If your organization is a for-profit employing less than 500 individuals, then you should start your search in the small business category on GrantWatch.
Here you will find more than 1000 grants for your business. Be sure to filter your search by state to get a more targeted result.
In general, there are more grant opportunities for nonprofits, but there are also thousands of grants for businesses, enterprises, and special interest groups like women and minorities as well. And new grants are added daily.
Search by location: First, there are grant listings for grants from all over the world, so to avoid looking through thousands of grants, narrow down your search by your location. You do this with the “Choose Location” button on the toolbar. Then find and choose your state.
So, for this search, I chose to look for grants in Alaska.
Search by category: Another way to narrow down your search is by category. Choose a category from the list on the right side of the screen.
Think of several categories that pertain to you and write them down to try next.
Once you find a grant you’re eligible for, save it in your grants calendar. The grants calendar lists grants by application due date, so you won’t miss a deadline, and you can prioritize the order in which you write your grant proposals.
In addition, once you’ve been using the website for a while, you can go to “New Grants,” and only search through grants that have come up recently.
Pay Attention to Deadlines:
You might find a grant that sounds perfect for you, only to see that the deadline is too soon for you to apply.

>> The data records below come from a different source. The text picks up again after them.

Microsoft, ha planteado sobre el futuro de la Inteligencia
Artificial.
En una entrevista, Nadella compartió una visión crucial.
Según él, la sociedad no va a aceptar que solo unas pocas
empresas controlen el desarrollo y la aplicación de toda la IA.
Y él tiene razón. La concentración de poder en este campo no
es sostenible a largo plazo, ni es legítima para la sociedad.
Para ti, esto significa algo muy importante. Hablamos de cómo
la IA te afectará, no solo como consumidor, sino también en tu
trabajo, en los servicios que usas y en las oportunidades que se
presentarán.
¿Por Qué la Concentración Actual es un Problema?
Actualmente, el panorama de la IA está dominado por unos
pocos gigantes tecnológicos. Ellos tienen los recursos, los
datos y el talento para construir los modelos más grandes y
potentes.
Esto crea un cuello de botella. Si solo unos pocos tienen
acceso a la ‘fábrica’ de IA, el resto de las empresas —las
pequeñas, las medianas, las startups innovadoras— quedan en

For this search, I looked at the category, Aging/Seniors, and I found one of those rare sought after grant listings, my favorites, ones with “Deadline: Ongoing.”

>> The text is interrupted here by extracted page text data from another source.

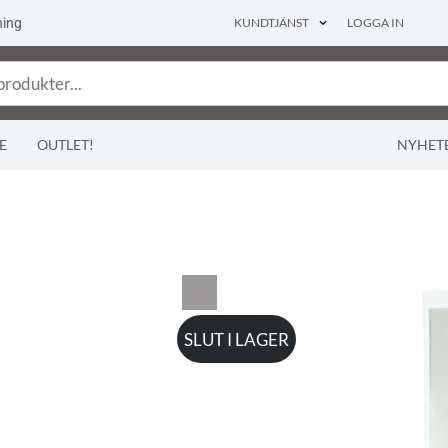
ning
KUNDTJÄNST
LOGGA IN
E
OUTLET!
NYHET
SLUT I LAGER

Grants ranging from $10,000 to $75,000 to Alaska nonprofit organizations, corporations, foundations, government agencies, and tribal entities to benefit individuals with mental illness. Funding is intended to support pilot programs, capital construction projects, prevention, and early intervention services for residents throughout the State who have developmental disabilities, mental disorders, Alzheimer’s disease, traumatic brain injuries, and substance-related disorders.